**Task objective:** Transcribe the rows between the line containing "Unisex mikina - Labuť na hladině snů" and the line containing "Zvolit variantu", inclusive, reproducing those lines character for character and nothing else.

BEGIN Source material

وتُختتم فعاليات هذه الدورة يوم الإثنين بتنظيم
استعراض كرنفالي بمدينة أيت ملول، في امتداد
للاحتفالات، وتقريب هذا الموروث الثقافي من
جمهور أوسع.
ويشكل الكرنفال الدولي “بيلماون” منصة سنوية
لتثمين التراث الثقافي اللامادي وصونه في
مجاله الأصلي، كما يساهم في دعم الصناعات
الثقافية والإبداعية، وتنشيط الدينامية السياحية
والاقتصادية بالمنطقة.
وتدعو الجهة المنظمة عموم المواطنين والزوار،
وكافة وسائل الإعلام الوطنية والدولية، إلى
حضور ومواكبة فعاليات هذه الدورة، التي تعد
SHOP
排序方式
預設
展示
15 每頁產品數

END Source material
BEGIN Source material

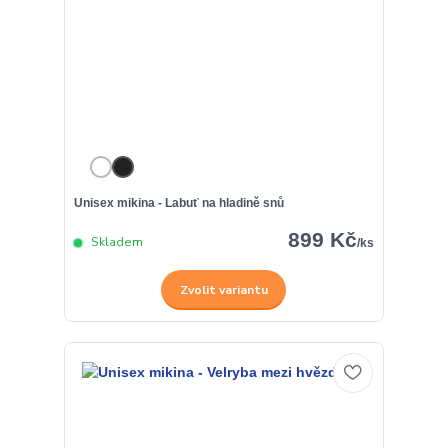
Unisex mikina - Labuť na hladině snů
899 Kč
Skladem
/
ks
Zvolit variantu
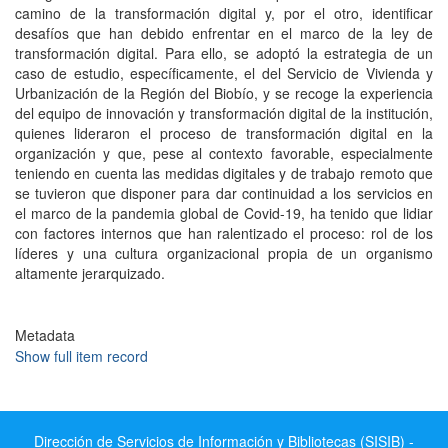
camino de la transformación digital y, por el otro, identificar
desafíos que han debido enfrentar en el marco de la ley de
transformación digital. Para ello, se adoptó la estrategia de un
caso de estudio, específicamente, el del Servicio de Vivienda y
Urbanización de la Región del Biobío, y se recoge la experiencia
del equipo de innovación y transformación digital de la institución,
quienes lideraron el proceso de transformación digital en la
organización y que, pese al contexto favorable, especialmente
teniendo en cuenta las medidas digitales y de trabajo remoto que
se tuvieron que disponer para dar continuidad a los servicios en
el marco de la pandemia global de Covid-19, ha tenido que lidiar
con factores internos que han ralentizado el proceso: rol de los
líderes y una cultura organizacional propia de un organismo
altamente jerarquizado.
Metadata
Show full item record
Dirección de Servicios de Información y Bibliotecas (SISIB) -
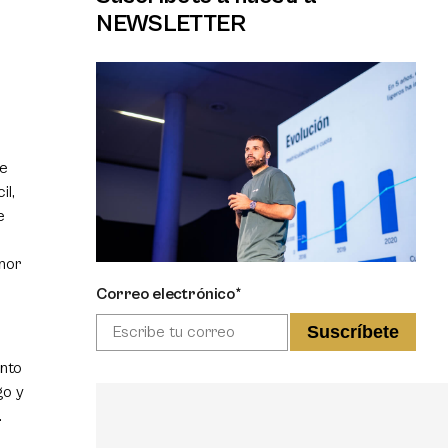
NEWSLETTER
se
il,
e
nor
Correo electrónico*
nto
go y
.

END Source material
BEGIN Source material

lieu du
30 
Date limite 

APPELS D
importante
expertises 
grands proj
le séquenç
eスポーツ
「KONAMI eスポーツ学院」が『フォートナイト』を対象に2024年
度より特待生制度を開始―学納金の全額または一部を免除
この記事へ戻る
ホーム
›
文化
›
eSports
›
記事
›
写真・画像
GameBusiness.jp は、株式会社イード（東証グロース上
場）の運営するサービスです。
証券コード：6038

END Source material

**Completed exercise:**
Unisex mikina - Labuť na hladině snů
899 Kč
Skladem
/
ks
Zvolit variantu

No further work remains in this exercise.